The closer we come together, in fact, the more important questions of identity become. Every denomination wishes to have its own identity and not be absorbed in a faceless, bigger whole. It is obvious in the Orthodox world, but it is also found in most denominations today. Ecumenism can be accused of abolishing confessional identity and leading to an arbitrary pluralism, to indifferentism, to relativism. But that misunderstanding is the product of fear: the closer we come together, the more we fear being taken over. Every intimate relationship must deal with this fear that comes from greater closeness; and all our dialogues, all our meetings, converge around one single concept, which is the word communio – communion. We seek not uniformity but a unity in diversity and diversity in unity.
The Holy Spirit works in separated Churches and ecclesial communities and outside the Catholic Church – where, of course, there exists great holiness, even martyrdom.
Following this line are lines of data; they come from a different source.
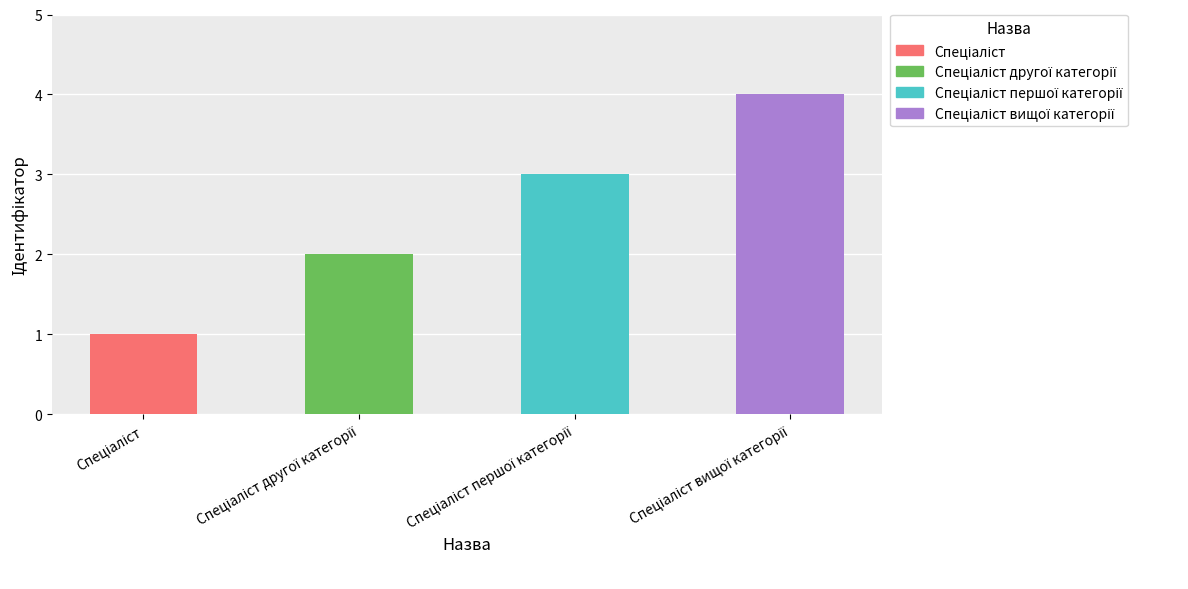

How many data points are less than 3?

2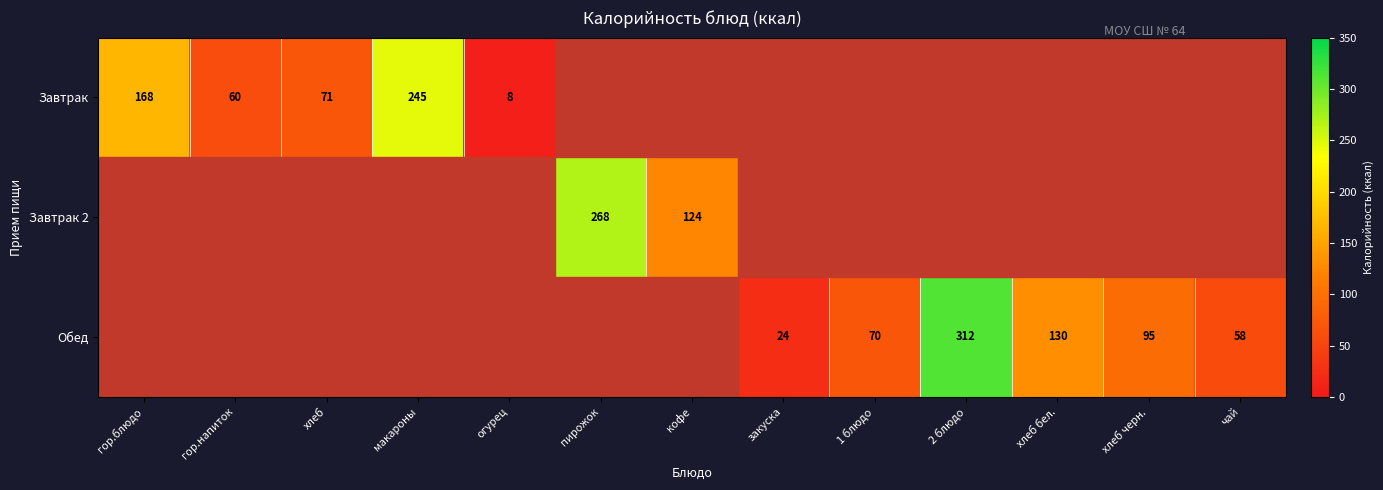

Is it true that Завтрак equals 123.0 at макароны?

False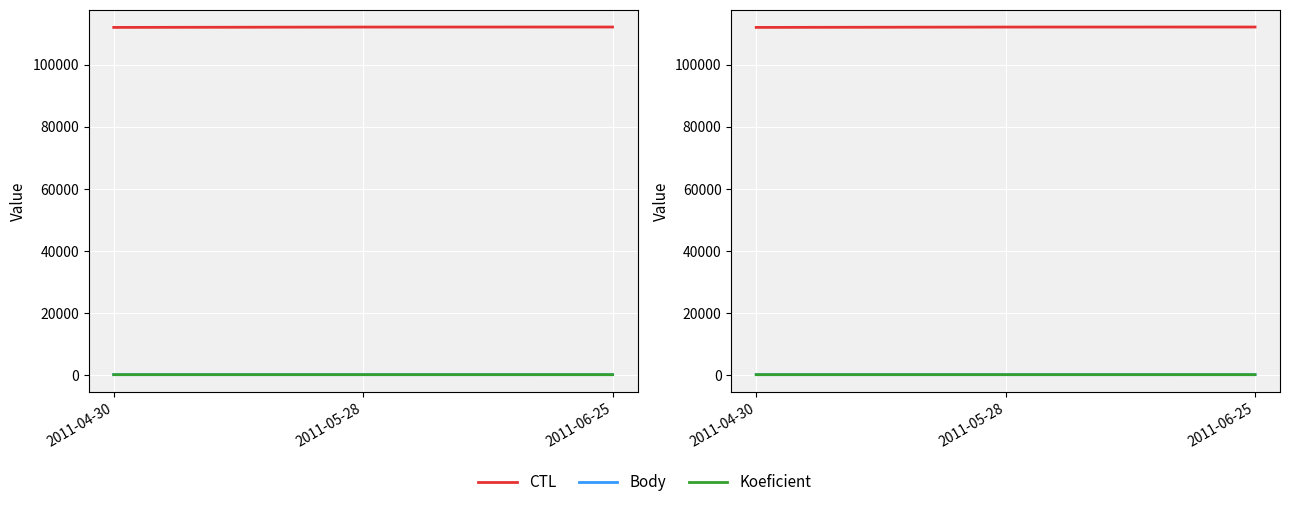

What is the highest value of the Koeficient series?

4.0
The Catholic Church is also, as we know, a Church of sinners and needs purification and repentance. The full reality and fullness of what is Catholic does not refer to subjective holiness but to the sacramental and institutional means of salvation, the sacraments and the ministries. Both Catholic fullness and the defect of the other Churches are sacramental and institutional, and not existential or even moral in nature; they are on the level of the signs and instruments of grace, not on the level of the grace of salvation itself.
Unity is still a future ecumenical goal. This does not mean that the goal of the ecumenical endeavour has to be understood as the simple return of separated brothers and Churches to the bosom of the Catholic mother Church. Only the ecumenical endeavour to help the existing, real but incomplete communion to grow into the full communion in truth and love will lead to the realisation of Catholicity in all its fullness. This is the best reason for continuing dialogue between us.
But what do we do in the meantime? We have to fill this transitional period, of a real if not complete church communion, with real life. The Churches did not only diverge through disagreements over doctrine; they diverged also because of the way they lived, which led to their alienation and estrangement. They need to come closer to each other again in their lives and get accustomed to each other, pray together, work together, live together, bearing the sting of the incompleteness of the communio and of the still impossible eucharistic communion around the Lord’s Table.
The early Christians used friendship to describe themselves. Ecumenism does not make progress principally on the basis of documents and actions, but on the strength of friendship that overcomes confessional barriers. Friendship has a huge part to play in the development of our ecumenical endeavour, and goes much beyond human empathy in creating a climate of trust and mutual acceptance that is very real.
At the heart of the ecumenical movement is spiritual ecumenism. Mere ecumenical activism is destined to exhaust itself. Academic debate, no matter how important it may be, escapes the normal faithful and touches only the margin of their hearts and minds. There cannot be true ecumenism without personal conversion and institutional reform. I would like to see sacred scripture groups that meet together; more exchanges between monasteries and communities, and movements of spirituality; more visits to pilgrim sites and centres of spirituality; and the study of classical witnesses of faith and new martyrs. Out of this can come a rediscovered brotherhood.
The work of ecumenism is not just our work, our efforts, our cooperation, our prayer, but it is God’s work, it is his grace, it is his Holy Spirit that urges us on. This is the reason we must continue our search for unity, because that is what Our Lord prayed: May they all be one, Father, as you are in me and I in you so that the world may believe it was you who sent me.